Climate helps create much of the diversity in what grows in Messenia. But the real secret to the edible gems here, admits Foteinakis, is in the soil. When soil is naturally heavy, products take more time to ripen. When soil is light, it’s the opposite.

costa navarino
(Photo: Courtesy of The Romanos, a Luxury Collection Resort)

“Because our region is so sunny, the soil here is light; the products grow much quicker,” said Foteinakis. He added that it’s also possible to achieve this through scientific manipulation, but the cost is a decrease in flavor. “But because our agriculture grows naturally quickly, we get the benefit of full-on bold flavors.”

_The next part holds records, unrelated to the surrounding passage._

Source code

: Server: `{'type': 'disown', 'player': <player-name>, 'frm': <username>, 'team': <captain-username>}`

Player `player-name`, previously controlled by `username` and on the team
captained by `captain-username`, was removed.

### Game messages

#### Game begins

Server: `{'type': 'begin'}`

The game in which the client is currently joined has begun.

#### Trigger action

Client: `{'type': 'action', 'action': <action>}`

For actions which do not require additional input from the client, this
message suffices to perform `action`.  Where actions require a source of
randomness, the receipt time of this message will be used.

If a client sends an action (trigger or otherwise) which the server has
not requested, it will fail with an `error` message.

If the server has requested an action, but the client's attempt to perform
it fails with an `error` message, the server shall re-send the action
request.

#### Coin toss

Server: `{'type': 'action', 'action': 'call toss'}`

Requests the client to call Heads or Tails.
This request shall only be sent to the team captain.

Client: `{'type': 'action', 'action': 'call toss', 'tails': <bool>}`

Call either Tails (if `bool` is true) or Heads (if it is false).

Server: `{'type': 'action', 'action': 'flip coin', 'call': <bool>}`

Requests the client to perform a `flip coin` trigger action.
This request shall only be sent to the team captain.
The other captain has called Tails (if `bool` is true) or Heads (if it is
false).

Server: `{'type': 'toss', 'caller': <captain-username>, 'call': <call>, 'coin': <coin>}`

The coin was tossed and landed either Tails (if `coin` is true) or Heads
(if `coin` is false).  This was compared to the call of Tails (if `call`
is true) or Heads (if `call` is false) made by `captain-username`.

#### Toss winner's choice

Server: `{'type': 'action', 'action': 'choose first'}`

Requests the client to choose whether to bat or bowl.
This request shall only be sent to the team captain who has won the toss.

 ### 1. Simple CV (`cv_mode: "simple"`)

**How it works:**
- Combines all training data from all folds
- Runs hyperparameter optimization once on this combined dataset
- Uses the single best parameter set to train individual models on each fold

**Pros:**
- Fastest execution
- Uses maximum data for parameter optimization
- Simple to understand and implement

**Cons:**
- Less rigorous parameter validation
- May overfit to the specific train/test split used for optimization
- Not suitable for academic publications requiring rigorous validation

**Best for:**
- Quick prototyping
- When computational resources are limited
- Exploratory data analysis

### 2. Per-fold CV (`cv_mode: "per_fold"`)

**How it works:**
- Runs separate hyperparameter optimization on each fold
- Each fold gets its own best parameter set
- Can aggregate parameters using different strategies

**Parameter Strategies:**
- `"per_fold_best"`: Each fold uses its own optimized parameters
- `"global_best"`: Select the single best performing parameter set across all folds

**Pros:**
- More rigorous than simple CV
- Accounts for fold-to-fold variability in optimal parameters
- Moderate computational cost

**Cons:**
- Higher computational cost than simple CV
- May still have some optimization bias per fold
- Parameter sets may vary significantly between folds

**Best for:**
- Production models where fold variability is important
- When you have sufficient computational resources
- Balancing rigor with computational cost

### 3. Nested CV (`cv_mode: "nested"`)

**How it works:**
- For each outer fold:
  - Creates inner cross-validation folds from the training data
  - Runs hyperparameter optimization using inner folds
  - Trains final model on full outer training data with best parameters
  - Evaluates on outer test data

Some of those full-flavored ingredients that locals have been keeping close to their collective vests for a long time include the hondrokatsar tomato, a local variety that is plumper and juicer than what you’d find elsewhere; a delicious wild asparagus called omvries that grows on a bush; and a special breed of pig whose meat is called buzi that is particularly good for bacon.

The exemplary result is local dishes such as kagianas, which marries hondrokatsar tomatoes with buzi pork and farm-fresh eggs, served every day at The Romanos.

For those travelers fortunate enough to discover to the western Peloponnese Peninsula, their palate will be rewarded with the exploding flavors of the Costa Navarino in everything they eat.

As they say in Greece, “Kalí óreksi!” Bon appétit!